Travel changed my life.
The person I am today is dramatically different than who I was 5 years ago. I may not seem so different on the outside but inside I’ve changed completely.
I am content.
And that’s a very different feeling from being happy. Five years ago I’d say I was happy but I wondered why I couldn’t just be content with the status quo and routine like everyone else. I had everything that was supposed to make me happy. A boyfriend, great friends, a career that made more money than I could spend.
It wasn’t enough for me. I kept wondering if there was something more.
Five years ago today I jumped on a plane, with a one-way ticket to Mexico and no clue what I was going to do with my life.
Many people think this was a brave move, but really I felt like an animal backed into a corner. I was in the starring role of a life I didn’t want. Everything seemed great on the outside but my spirit was screaming to escape.
I feel guilty about sneering about my old life, one that others dream to have. But it wasn’t meant for me.
My life wasn’t really mine.
So I did the only thing I knew how, I ran.
It didn’t solve all the troubles in my life. I spent most of the first year crying. I hadn’t really cried before and I think I made up for it with 32 years of crying in Latin America. I cried for the relationship I left, cried because I should have left it sooner, cried for all the awesome things I was seeing and people I was meeting, cried for not doing it sooner.
I was wandering aimlessly through villages, cities and countries. Dramatic highs and lows, but always wondering when I’d find where I belonged. It was painful and exhilarating.
It was the first time I really felt alive.
I latched onto the nomadic lifestyle. I changed. I became more confident. More understanding. More emotional – yes still crying but not as often. It was liberating to just travel, meet new people and when I didn’t like how things were going I just moved on.
After two years of wandering travel started to lose its shine and I wanted more. I left to travel because I wanted to be inspired to change my life but I still didn’t know what I wanted it to be.
Where was my lightbulb moment? Shouldn’t it have come by now?

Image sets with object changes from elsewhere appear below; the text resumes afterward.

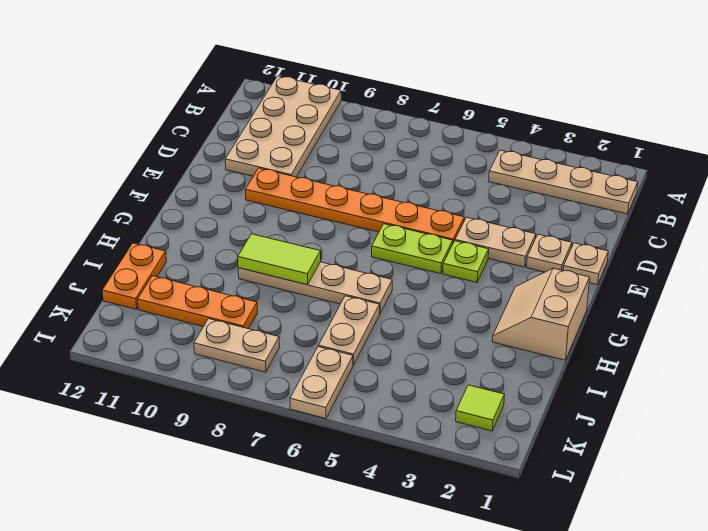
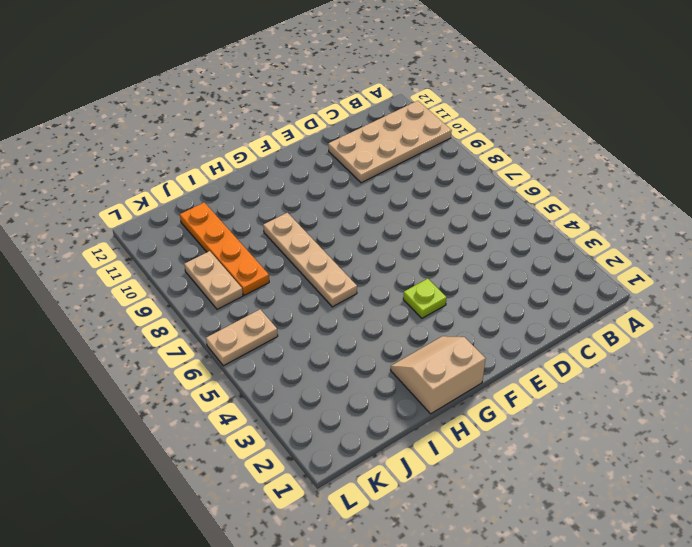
orange plate J8:J11 level 1 -> orange plate J9:J11 level 1
none -> tan plate B1:B4 level 1
none -> tan plate E1 level 1
none -> tan plate E2 level 1

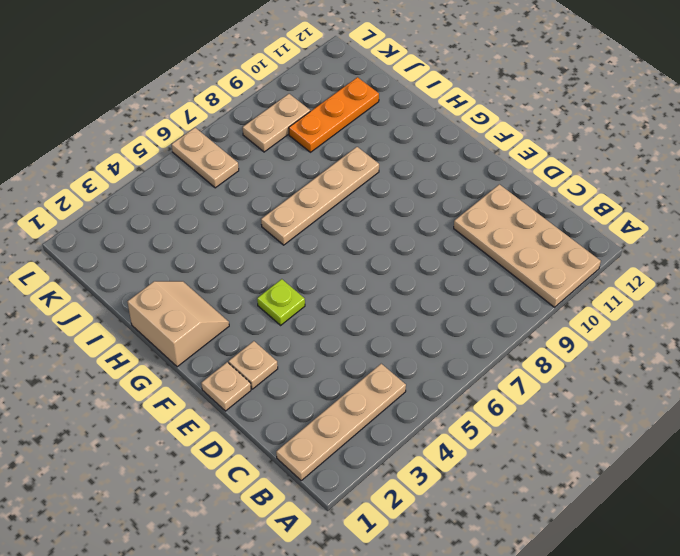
none -> tan plate E3:E4 level 1
none -> orange plate E5:E10 level 1
none -> lime plate F5:F6 level 1

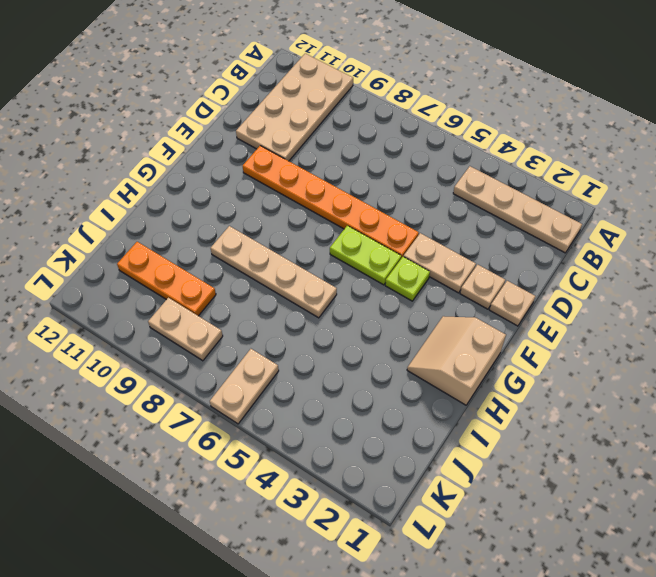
none -> tan plate I6:J6 level 1
none -> orange plate I12:J12 level 1
none -> lime tile K2 level 1

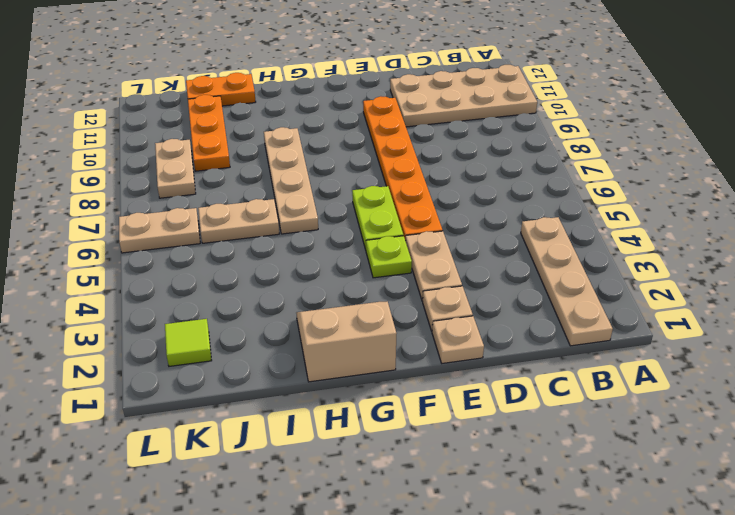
none -> lime tile H8:H9 level 2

The longer I traveled the more frustrated I became. I burned out from travel I realized I couldn’t wander anymore. I needed more. I tried to move back home, keep a base and have a travel-centric life. But home was hard. I experienced post travel depression which is actually just flat out depression. I just felt torn between two worlds yet I belonged in neither.
I was pushing for an epiphany. Where was my place in the world?
I still had no idea.
The question that rattled me was “what the fuck am I doing with my life?” When would I know?
So I did the only thing I knew how, I ran again. Back to South America. Hoping that it would provide the illumination I needed.
And while it wasn’t an immediate solution, returning to a country I had already visited helped open my mind to new ways of thinking. This time I was able to relax. People had no expectations of me and so I let go of my own expectations. Instead of constantly wondering what I was doing next or where I was going I was just able to be in the moment.
Sounds kinda hippy dippy but it’s true.
Instead of discovering the meaning of life I discovered there’s no answer to that. The quest of really knowing what to do is futile. We all feel pressured to look like we have our shit together but really everyone feels some insecurity and self doubt, hoping to make the right decision.
I don’t know what I’m doing with my life. I learned to stop pressuring myself to advance, to figure out life, to be something. I don’t know where I’ll be in five years. I’m not going to pretend that I do.
Without the pressure to have an epiphany I am able to be happy and content with life as it is. I can let go of the need to always be in control and not be afraid to be vulnerable.
And with this I was finally able to move from me to we. It took a long time to find Dave, I often joked that I was a spinster at 35 but I’m grateful for the time I spent wandering alone. I wouldn’t have been ready for him, for our relationship, five years ago.
Now I’m ready.
And so the last five years of travel taught me every tear I shed was part of me learning to let go of the need to control, the need to uphold expectations, the need to put a happy shiny face on for others when I was feeling dark.
I no longer search for that light bulb moment to discover my purpose in life. Instead of a lightbulb it’s more like the tide, it ebbs and flows but never stays the same.
I don’t regret any of the wandering. I ran away from my old life, and travel helped me find my new one.